## Source passage
Given the evidence that some police procedures were sloppy and that one key witness, at least, was malicious, the Simpson jury did not have to be racially biased to harbor a reasonable doubt of O.J.'s guilt. What the jury "nullified," maintains Nation columnist Alexander Cockburn, was not the law against murder but the "propensity to believe everything the police swear to in court." But Cockburn understates the issue. Once one comes to believe that some evidence in the case was planted or manufactured and that some witnesses very likely perjured themselves, the question is how much of the remaining evidence, if any, can be credited.
James Offutt seems to think that jurors can subtract tainted evidence from the total and still come up with a verdict of guilty--but the difficulty of doing that sort of arithmetic is obvious. "Without me," Mark Fuhrman boasted, "there is no case." Strictly speaking, that may not have been true. But, if Fuhrman lied and if there is a good chance that he planted evidence, why should the jury give other prosecution witnesses the benefit of the doubt? Now the salience of race becomes clearer. The people most likely to "read" the Simpson case as a story of police misconduct are those who have been exposed directly to that sort of behavior themselves or who have close friends or relatives who have experienced it.
Because the "war on crime" is fought mostly in black communities, African Americans are far more likely than whites to have firsthand knowledge of police practices that many experts consider common: planting drugs and other evidence, stealing the proceeds of illegal transactions, shaking down potential defendants, terrorizing "uncooperative" witnesses, conducting personal vendettas, provoking gang fights, offering perjured testimony, and more. Whites, on the other hand, are inclined to focus on the evidence of the defendant's misconduct (the "objective facts") without giving credence to evidence that impugns the honesty or impartiality of its police sources. They view public authorities as relatively impartial "third parties" rather than contestants themselves and thus, on the whole, as people lacking a motive to manufacture evidence and to lie. Defendants like O.J. Simpson, on the other hand, they assume to be passionately subjective and self-interested: "private" parties all the way down. Neither that perspective nor that of most black people is based on simple race prejudice. Each is race based because of the persistent and increasing disparity in black and white experiences since the Kerner Commission declared almost 30 years ago that black and white America are "two societies, separate and unequal." Living as each group does, it is not surprising that African Americans tend to distrust the police and that whites tend to trust them.

## Available data
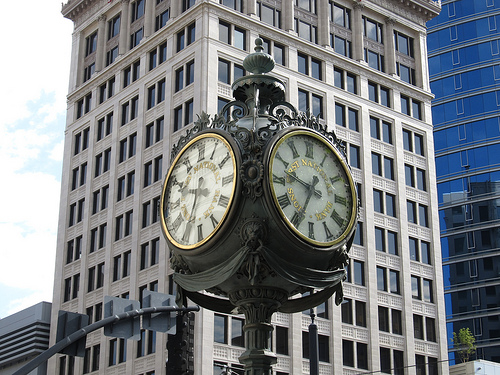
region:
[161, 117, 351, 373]
A clock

## What you need to do
- 1) In the passage on race and the Simpson verdict, what did the Kerner Commission declare about black and white America?
- 2) Reproduce part of the passage on race and the Simpson verdict, beginning at the words "James Offutt seems" and stopping after "have experienced it.".
- 3) Carry the essay on race and the Simpson verdict forward from its final sentence.

## Answers given
- 1) It declared that black and white America are "two societies, separate and unequal."

- 2)
James Offutt seems to think that jurors can subtract tainted evidence from the total and still come up with a verdict of guilty--but the difficulty of doing that sort of arithmetic is obvious. "Without me," Mark Fuhrman boasted, "there is no case." Strictly speaking, that may not have been true. But, if Fuhrman lied and if there is a good chance that he planted evidence, why should the jury give other prosecution witnesses the benefit of the doubt? Now the salience of race becomes clearer. The people most likely to "read" the Simpson case as a story of police misconduct are those who have been exposed directly to that sort of behavior themselves or who have close friends or relatives who have experienced it.

- 3)
What I am describing as the "white" perspective has long been that of most juries, white and black. Criminal lawyers know how difficult it can be to shake police testimony. Police officers and investigators are articulate, professional witnesses; they appear honest and businesslike; they keep notes and records that have an air of authenticity; they verify each other's stories; and they have facilities and funds for investigation and presentation of physical evidence that most defendants can only dream of. It is the apparent reliability of their testimony that generates the very high conviction rates that prevail in most American jurisdictions, despite the reasonable doubt standard used in criminal cases.
I have argued that the verdict in the O.J. Simpson case was not necessarily or even probably the result of simple racial bias on the part of the jury. Was the prosecution's case, then, motivated by race prejudice? That also seems unlikely. Of course, there are racists among the Los Angeles police (and on other police forces) and one of them--Mark Fuhrman--played a leading role in the Simpson prosecution. But police officers who are not racists manufacture evidence and give false testimony, too. Perhaps the most important reason for that is vigilantism. Many cops consider themselves the last line of defense in the war against crime, soldiers entitled--even obligated--to stop criminals "by all means necessary." Should they believe strongly that a defendant is guilty but fear that the admissible evidence will not be sufficient to convict, even nonracist officers can plant drugs, "drop" a gun, or dip someone's clothing in blood.
Or worse. In December 1971, after Black Panther leaders Fred Hampton and Mark Clark were shot dead in their beds by Cook County Sheriff's police, I told a friend in the Chicago Police Department that I believed the killing was a police assassination. "Of course," he replied, "but there was a reason for it. The police knew that the Panthers had gunned down a cop two weeks earlier, but there were reasons why they could never prove it in court. So they executed 'justice.'"
Police vigilantism has not slackened since the 1970s; on the contrary, as the "war on crime" escalates, vigilante practices become ever more common. Few people seem to recognize the extent to which those practices have already undermined the integrity of our legal system. Western jurisprudence presupposes a civil society, not a state of war between large numbers of lawbreakers and a militarized state. In war, almost anything goes--the vital question is which side you are on--but legality presupposes a mutual agreement to play by the rules. Thus, the criminal law's procedural protections for the accused; its reliance on juries, rules of evidence, presumption of innocence, and standards of proof are balanced, in practice, by the weight ordinarily accorded to police testimony. Loss of credibility by the police presents juries with a Hobson's choice: either adhere to traditional legal standards and acquit someone who may well have committed a crime or condone police vigilantism and convict someone who may well be innocent.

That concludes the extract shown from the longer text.